Jonah was the first of the prophetic books Luther translated. Others
appeared separately over the next few years, before a complete translation of
the Prophets was issued in 1532. According to Luther, Jonah was "well suited for
the present time" immediately following the Peasants' War because it taught
trust in God and reminded readers of Christ's death and resurrection. It was
printed sixteen times in 1526 alone, thirteen in German and three in Latin.
Reformation pamphlets commonly had woodcuts on their covers or title pages. The
woodcut on the title page of this unbound Augsburg printing of the pamphlet
shows Jonah at various points in his story.
The library of Leander van Ess, a Roman Catholic priest, was particularly
strong in materials on the German Reformation, and contained a number of
Luther's "Flugschriften," literally "flying writings," ephemeral pamphlets such
as this one.
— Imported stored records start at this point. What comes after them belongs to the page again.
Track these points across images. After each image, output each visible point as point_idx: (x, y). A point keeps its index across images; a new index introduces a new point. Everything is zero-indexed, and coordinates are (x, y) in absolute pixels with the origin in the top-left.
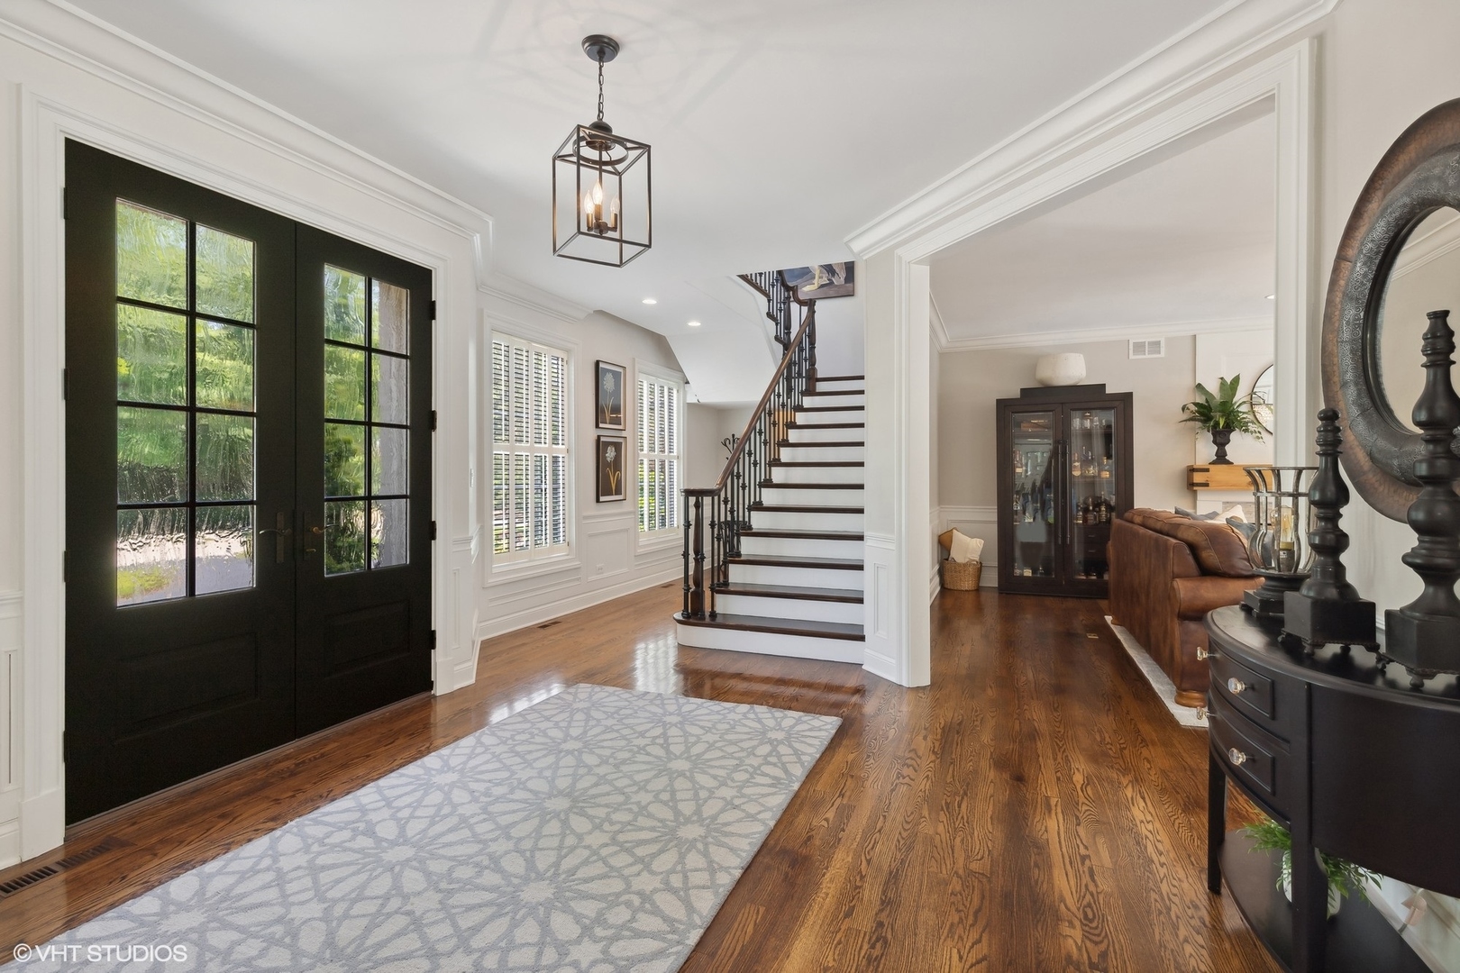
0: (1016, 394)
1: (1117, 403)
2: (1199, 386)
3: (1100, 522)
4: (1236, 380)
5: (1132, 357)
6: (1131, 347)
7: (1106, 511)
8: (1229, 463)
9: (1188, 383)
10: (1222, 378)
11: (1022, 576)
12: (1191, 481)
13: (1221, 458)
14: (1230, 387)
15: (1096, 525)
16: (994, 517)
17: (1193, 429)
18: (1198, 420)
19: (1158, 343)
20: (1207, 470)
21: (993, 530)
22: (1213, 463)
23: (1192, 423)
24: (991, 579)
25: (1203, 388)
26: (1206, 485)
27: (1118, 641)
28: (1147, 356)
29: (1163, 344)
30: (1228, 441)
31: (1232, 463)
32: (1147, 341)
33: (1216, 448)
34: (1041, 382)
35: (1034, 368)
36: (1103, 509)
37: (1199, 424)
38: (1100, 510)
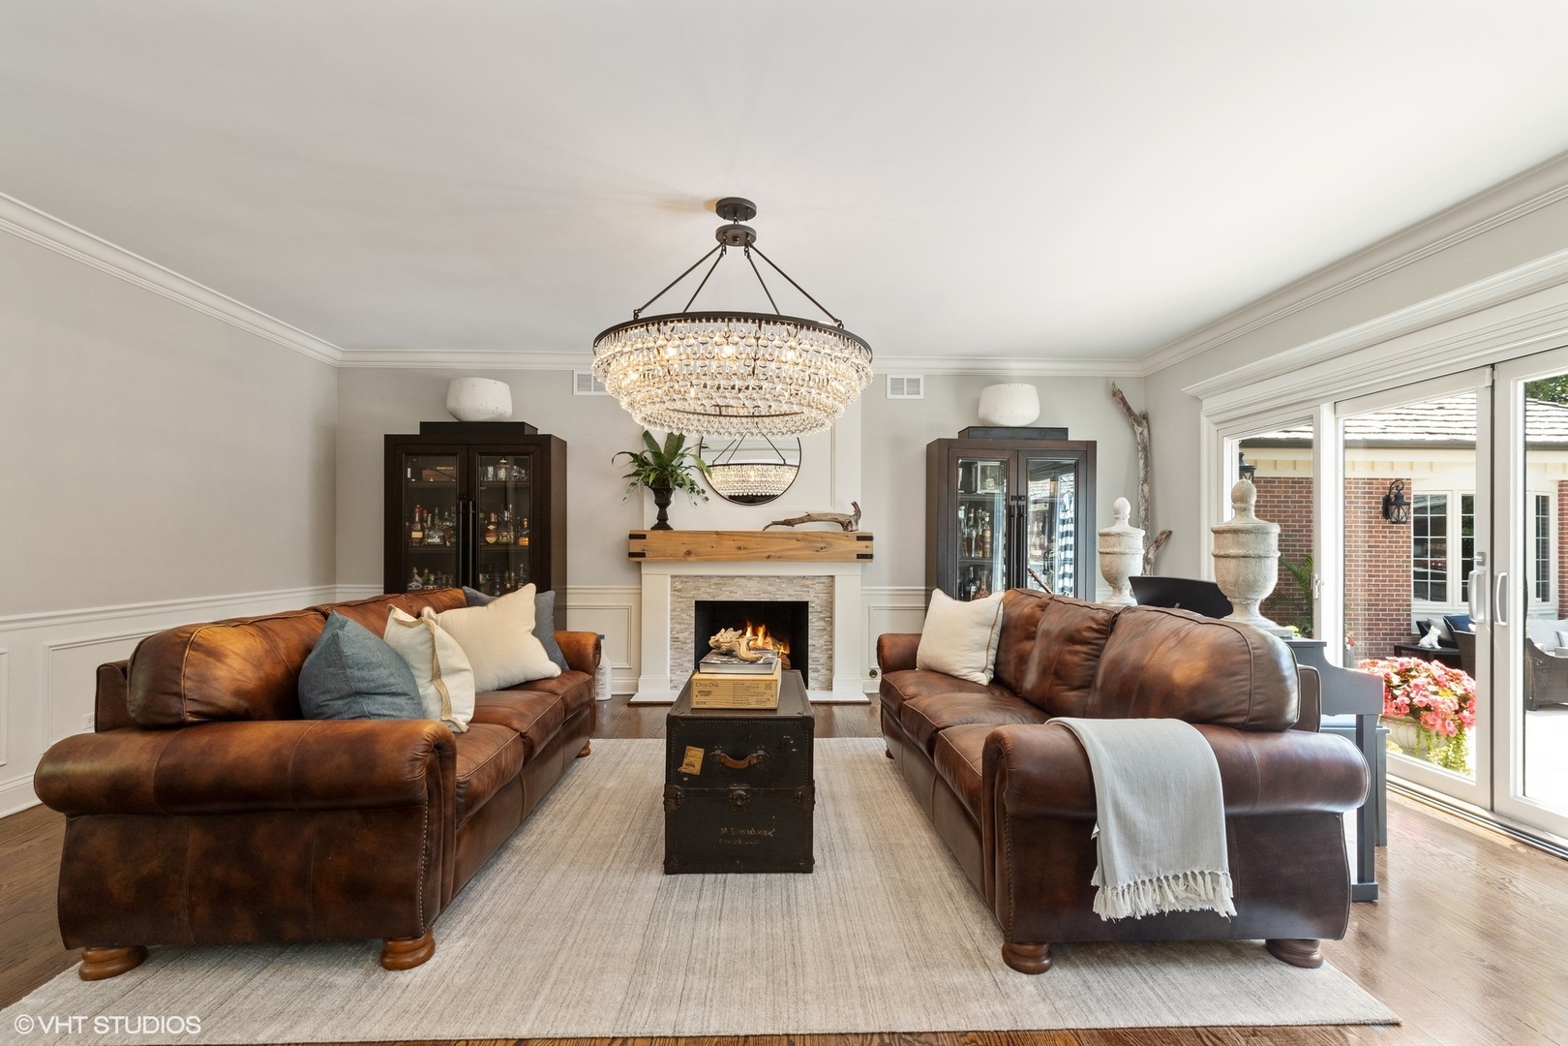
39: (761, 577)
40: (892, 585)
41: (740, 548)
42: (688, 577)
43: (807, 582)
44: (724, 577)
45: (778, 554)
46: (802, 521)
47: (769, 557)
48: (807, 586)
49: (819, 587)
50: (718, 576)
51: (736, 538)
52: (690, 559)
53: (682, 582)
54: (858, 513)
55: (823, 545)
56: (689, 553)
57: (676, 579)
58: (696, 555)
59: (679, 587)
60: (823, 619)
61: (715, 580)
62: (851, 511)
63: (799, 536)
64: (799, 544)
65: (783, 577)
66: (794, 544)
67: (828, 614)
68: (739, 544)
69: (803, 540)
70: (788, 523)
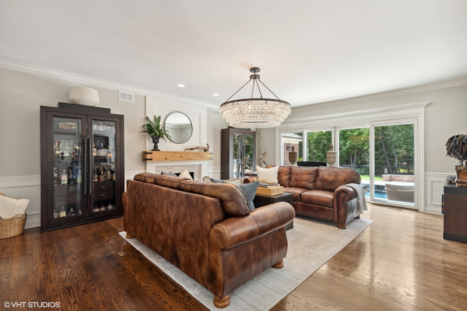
0: (55, 105)
1: (116, 120)
2: (147, 118)
3: (107, 179)
4: (159, 117)
5: (120, 99)
6: (120, 94)
7: (110, 174)
8: (159, 150)
9: (143, 116)
10: (155, 116)
11: (59, 218)
12: (145, 158)
13: (156, 149)
14: (158, 120)
15: (105, 181)
16: (38, 182)
17: (145, 136)
18: (147, 132)
19: (131, 96)
20: (152, 153)
21: (37, 191)
22: (153, 150)
23: (144, 133)
24: (35, 222)
25: (149, 119)
26: (151, 159)
27: (138, 252)
28: (127, 101)
29: (133, 97)
30: (158, 142)
31: (160, 151)
32: (127, 93)
33: (154, 144)
34: (71, 101)
35: (68, 94)
36: (109, 172)
37: (147, 134)
38: (107, 173)
39: (182, 166)
40: (213, 166)
41: (181, 157)
42: (160, 166)
43: (194, 167)
44: (171, 166)
45: (191, 158)
46: (196, 148)
47: (189, 159)
48: (194, 168)
49: (197, 168)
50: (170, 166)
51: (180, 154)
52: (166, 160)
53: (159, 168)
54: (208, 146)
55: (202, 156)
56: (166, 159)
57: (157, 167)
58: (169, 159)
59: (158, 170)
60: (198, 177)
61: (169, 167)
62: (206, 146)
63: (196, 153)
64: (196, 155)
65: (188, 165)
66: (195, 155)
67: (199, 176)
68: (181, 155)
69: (197, 154)
70: (191, 149)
He kept these pamphlets in a separate part of his collection and
they have been reconstructed on the basis of numbered stickers which remain on
most of them. A man far ahead of his time, van Ess instituted a number of
reforms in his Marburg church, including the use of vernacular throughout the
service, turning the priest to face the congregation, and giving detailed
explanations of what was going on as mass was celebrated. He was a very popular
preacher and his sermons attracted both Catholics and Protestants.